_What to do_. Could you format the data as a numbered list, beginning at the line that has "What Y value" and going through the end of the data, with blank lines and pictures left out?

(Short-answer chart tasks)
━━━━━━━━━━━━━━━━

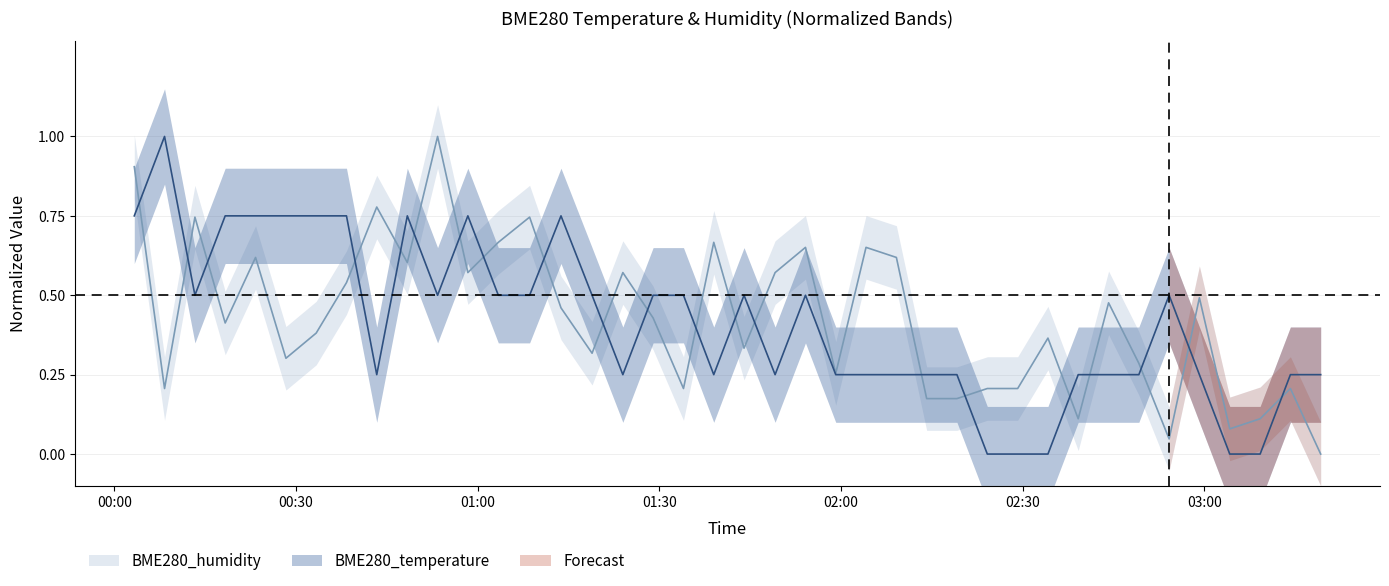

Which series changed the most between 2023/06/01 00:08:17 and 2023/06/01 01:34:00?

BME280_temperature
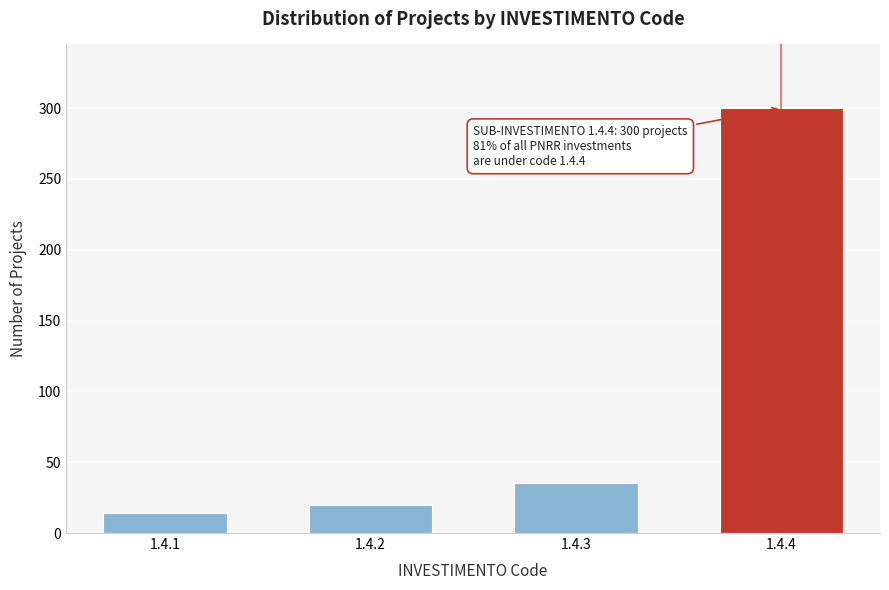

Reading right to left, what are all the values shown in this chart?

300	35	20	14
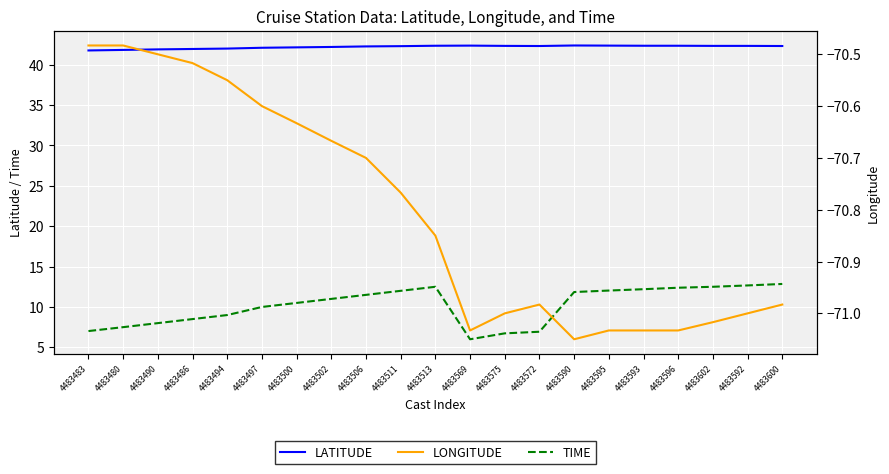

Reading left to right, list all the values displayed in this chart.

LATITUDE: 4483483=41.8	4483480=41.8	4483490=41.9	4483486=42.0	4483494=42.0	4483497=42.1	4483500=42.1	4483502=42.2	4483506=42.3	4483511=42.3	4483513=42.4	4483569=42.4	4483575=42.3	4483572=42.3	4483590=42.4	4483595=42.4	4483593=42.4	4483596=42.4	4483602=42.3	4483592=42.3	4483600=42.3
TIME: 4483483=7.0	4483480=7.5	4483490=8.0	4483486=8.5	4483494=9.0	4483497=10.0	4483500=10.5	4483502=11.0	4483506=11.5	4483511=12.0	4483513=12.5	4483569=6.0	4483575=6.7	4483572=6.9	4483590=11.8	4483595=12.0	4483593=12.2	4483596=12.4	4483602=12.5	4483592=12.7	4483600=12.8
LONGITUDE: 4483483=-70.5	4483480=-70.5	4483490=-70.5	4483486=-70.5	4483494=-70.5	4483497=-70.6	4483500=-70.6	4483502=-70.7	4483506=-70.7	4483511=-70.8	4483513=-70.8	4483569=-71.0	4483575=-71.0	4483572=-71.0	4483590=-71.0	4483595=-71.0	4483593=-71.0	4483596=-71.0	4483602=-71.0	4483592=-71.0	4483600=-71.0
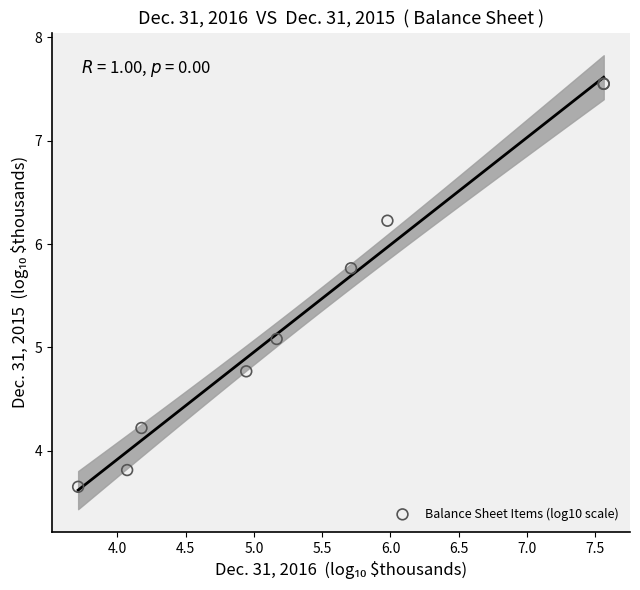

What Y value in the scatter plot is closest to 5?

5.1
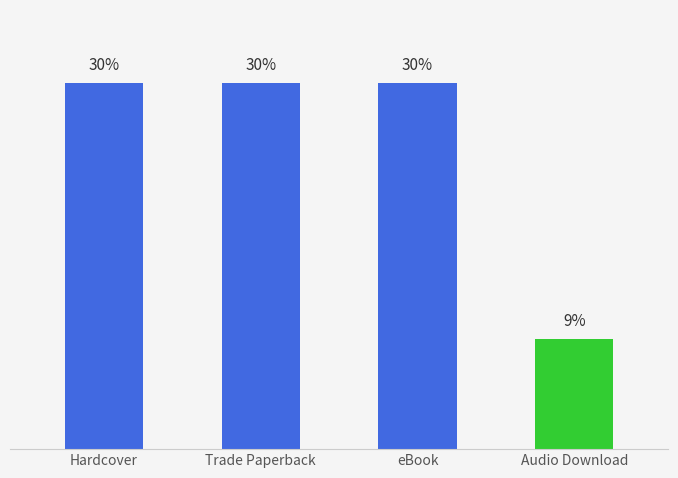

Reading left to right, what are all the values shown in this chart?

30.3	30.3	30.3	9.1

━━━━━━━━━━━━━━━━

_Solved exercise_.
1. What Y value in the scatter plot is closest to 5?
2. 5.1
3. Reading left to right, what are all the values shown in this chart?
4. 30.3	30.3	30.3	9.1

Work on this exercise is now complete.